Suppose there is a vertex

$x$ incident to only one edge

$e$ , with opposite endpoint

$y$ . If

$x=y$ , then as in subtask 1 we must form as many pairs with this edge as possible since it is adjacent to no other edges. Otherwise, this edge could be adjacent to a different edge

$e'$ , and forming an additional pair with

$e$ might prevent the formation of an additional pair with

$e'$ . However, it does not hurt to form as many pairs using

$e$ as possible, since each additional pair formed using

$e$ prevents the formation of at most one other pair. After doing this, no additional pairs can be formed with

$e$ , and

$e$ may be removed from the graph.

It turns out that as long as we repeat the procedure above while possible, we will end up removing all edges from the graph (see the end of the analysis for why).

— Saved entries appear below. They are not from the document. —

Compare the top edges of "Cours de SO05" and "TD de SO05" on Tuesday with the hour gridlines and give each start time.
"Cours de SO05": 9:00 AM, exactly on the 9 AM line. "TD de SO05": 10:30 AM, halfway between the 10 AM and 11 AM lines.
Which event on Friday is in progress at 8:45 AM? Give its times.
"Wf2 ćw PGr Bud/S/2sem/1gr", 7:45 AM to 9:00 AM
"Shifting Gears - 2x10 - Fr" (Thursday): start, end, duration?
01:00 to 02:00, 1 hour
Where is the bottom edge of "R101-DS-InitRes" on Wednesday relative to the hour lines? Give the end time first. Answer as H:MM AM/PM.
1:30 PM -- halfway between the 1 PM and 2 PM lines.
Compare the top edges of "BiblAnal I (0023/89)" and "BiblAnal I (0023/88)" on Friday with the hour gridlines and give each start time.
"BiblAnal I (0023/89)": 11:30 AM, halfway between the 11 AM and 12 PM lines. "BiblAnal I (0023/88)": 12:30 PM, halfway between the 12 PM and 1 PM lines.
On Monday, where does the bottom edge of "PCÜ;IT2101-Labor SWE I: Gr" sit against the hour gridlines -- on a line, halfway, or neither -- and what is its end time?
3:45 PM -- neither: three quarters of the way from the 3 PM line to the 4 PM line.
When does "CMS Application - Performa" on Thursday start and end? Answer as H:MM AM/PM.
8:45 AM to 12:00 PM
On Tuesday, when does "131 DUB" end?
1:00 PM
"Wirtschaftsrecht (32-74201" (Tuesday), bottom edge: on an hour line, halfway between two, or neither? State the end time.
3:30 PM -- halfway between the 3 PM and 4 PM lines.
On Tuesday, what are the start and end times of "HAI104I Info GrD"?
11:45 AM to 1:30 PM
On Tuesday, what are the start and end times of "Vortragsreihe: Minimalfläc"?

To simulate this efficiently, we can maintain a list of vertices that might be incident to exactly one edge. While the list is nonempty, we can remove its last element, and if this element is incident to exactly one edge, apply the procedure above and append $y$ to the list.

The runtime is $O(N\log N)$ , which is the same as the previous subtask. Solutions with an additional factor of $N$ could receive partial credit.

#include <bits/stdc++.h>
using namespace std;

template <class T> using V = vector<T>;
#define all(x) begin(x), end(x)

int main() {
    ios::sync_with_stdio(false);
    cin.tie(nullptr);
    int N, A, B;
    cin >> N >> A >> B;

    map<int, int> cnt;
    while (N--) {
        int n, id;
        cin >> n >> id;
        cnt[id] = n;
    }
    map<int, set<int>> adj;
    vector<int> cands;
    for (auto [id, _] : cnt) {
        cands.push_back(id);
        adj[id] = {};
        for (int s : {A, B})
            if (cnt.count(s - id)) adj[id].insert(s - id);
    }
    int64_t ans = 0;
    while (!cands.empty()) {
        int x = cands.back();
        cands.pop_back();
        if (adj.at(x).size() != 1) continue;
        int y = *begin(adj.at(x));
        if (x == y) {
            ans += cnt.at(x) / 2;
        } else {
            int pairs = min(cnt.at(x), cnt.at(y));
            ans += pairs;
            cnt.at(y) -= pairs;
        }
        // note: cnt[x] is no longer used in any future steps,
        // so its value doesn't matter
        adj.at(x).erase(y);
        adj.at(y).erase(x);
        cands.push_back(y);
    }
    // sanity check: no edges remaining
    for (const auto &[id, s] : adj) assert(s.empty());
    cout << ans << "\n";
}

Why are all edges removed?

We want to show that if the graph contains an edge, then there is a vertex incident to exactly one edge. When

$A=B$ no vertex is incident to more than one edge, so the conclusion is trivial.

It remains to consider $A\neq B$ . Every vertex in the graph incident to at least one edge must be incident to either one or two edges. Suppose there is a vertex $x$ incident to two edges (one corresponding to summing to A, and the other corresponding to summing to B). Then let's construct a walk by traversing a type-A edge, then a type-B edge, then a type-A edge, and so forth. This walk will eventually terminate at some vertex incident to exactly one edge. or it would run indefinitely. However, the latter case is impossible since then it would traverse infinitely many distinct vertices ( $x, x+B-A, x+2(B-A), \dots$ ), contradicting the graph having finite size.